L’un des défis de cette période de transition pourrait consister à améliorer la gestion globale des projets ainsi que les aspects liés à leur financement afin d’assurer la capacité́ de l’État à les mener à bien. Le défi du financement revêt une importance prépondérante pour favoriser le progrès économique et social. Il est essentiel d’optimiser les instruments de financement public existants en les unifiant et en digitalisant leurs pratiques, afin d’améliorer la mobilisation des ressources internes tout en renforçant la maîtrise des mécanismes de financement innovants tels que les partenariats public-privé (PPP). De plus, il convient de créer d’autres instruments adaptés aux défis du développement qui nécessitent des ressources à plus long terme pour soutenir le secteur bancaire privé actuel dans le financement des projets structurants.

En ce qui concerne la gestion des projets d’infrastructures, il est important d’améliorer la conception des projets, les procédures de passation des marchés et la qualité de leur exécution.

Du point de vue de la conception des projets, il me paraît essentiel de les prioriser en se fondant sur les documents stratégiques. Le Gabon doit confirmer son engagement envers une approche institutionnalisée de l’État stratège, qui repose notamment sur une vision à long terme régulièrement mise à jour. Dans cette optique, il est nécessaire de mettre en place une structure dédiée à la planification et à la programmation du développement du pays.

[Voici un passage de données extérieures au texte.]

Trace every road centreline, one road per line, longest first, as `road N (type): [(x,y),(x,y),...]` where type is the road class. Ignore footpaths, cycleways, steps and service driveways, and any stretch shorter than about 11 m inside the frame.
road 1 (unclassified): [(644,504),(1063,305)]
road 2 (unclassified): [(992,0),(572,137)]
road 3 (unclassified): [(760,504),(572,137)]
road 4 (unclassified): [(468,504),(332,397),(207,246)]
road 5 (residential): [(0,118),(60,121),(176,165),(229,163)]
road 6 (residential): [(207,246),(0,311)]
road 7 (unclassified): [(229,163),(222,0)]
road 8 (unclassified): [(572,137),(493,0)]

Dans le domaine de la passation des marchés, il devient impératif de choisir soigneusement les entreprises et les bureaux d’études chargés du contrôle. Il est également nécessaire d’introduire dans les contrats des clauses prévoyant des pénalités en cas de retard ou d’abandon des chantiers. Cela représente un défi non seulement pour assurer l’efficacité, mais aussi pour garantir l’efficience dans la gestion des finances publiques.

Enfin, il est primordial de suivre quotidiennement l’exécution des projets. Ces derniers sont souvent confrontés à un grand nombre de défauts techniques, d’erreurs et de retards. Le contrôle pendant l’exécution joue donc un rôle central et décisif dans le succès global du projet.